- [本文]:

第5部 不戦のとりで<上> 特高のキリスト教弾圧-東京新聞(2013年8月24日)

http://www.tokyo-np.co.jp/article/feature/kenpouto/list/CK2013082402000163.html
http://megalodon.jp/2013-0825-1217-04/www.tokyo-np.co.jp/article/feature/kenpouto/list/CK2013082402000163.html

宣教師フランシスコ・ザビエルが日本に初めてキリスト教を伝えた地とされる、鹿児島県伊集院町(現日置市)で育った。一九三〇年、町で最初のキリスト教会を麦野七右衛門(しちえもん)牧師が開き、踊さんの父末治(すえはる)さんは最初の信徒になった。

- [記録一覧]:
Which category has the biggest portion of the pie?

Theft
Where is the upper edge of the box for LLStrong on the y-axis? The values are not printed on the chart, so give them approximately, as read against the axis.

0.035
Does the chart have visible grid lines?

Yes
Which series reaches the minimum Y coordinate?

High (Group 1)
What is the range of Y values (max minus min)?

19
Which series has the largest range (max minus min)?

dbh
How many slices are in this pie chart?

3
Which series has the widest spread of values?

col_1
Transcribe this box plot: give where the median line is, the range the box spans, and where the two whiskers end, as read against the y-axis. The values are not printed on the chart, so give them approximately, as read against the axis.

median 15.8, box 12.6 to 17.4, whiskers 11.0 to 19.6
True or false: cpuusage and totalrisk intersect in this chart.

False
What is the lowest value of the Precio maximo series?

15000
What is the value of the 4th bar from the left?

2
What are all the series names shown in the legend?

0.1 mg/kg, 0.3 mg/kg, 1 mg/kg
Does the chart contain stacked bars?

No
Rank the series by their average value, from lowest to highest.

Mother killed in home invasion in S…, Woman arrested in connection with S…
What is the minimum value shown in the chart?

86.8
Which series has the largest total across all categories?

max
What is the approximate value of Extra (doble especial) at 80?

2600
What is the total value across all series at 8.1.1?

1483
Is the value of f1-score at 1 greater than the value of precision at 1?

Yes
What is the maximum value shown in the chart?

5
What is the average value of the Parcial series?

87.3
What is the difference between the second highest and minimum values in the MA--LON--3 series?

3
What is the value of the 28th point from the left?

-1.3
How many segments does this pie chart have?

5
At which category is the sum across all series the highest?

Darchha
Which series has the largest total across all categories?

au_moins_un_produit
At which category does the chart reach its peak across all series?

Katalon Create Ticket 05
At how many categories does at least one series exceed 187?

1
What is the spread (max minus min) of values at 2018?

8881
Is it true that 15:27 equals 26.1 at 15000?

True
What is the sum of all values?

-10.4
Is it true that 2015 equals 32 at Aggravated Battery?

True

- [課題の目的]:
特高によるキリスト教弾圧を扱った記事を、最後の文の後から書き継げ。

- [回答]:
特別高等警察特高)の警察官は、踊さんの印鑑店兼自宅に、客を装って訪れた。天皇批判をしたり、スパイをかくまったりしていないかを疑っていた。家の中での会話も盗聴されるおそれがあり、家族は声をひそめて話した。

毎週日曜の礼拝も見張られた。麦野牧師が平和の大切さを説こうとすると「中止!」と叫んで説教を止めた。

日本国憲法は二〇条で「信教の自由」を保障している。しかし、戦前の大日本帝国憲法下では「安寧秩序を妨げず及臣民たるの義務に背かざる限に於(おい)て」との限定付きだった。天皇を中心とする国家神道を、国民の求心力として利用しながら、政府は戦争へ突入していく。天皇以外を神と信じるキリスト教は弾圧の対象だった。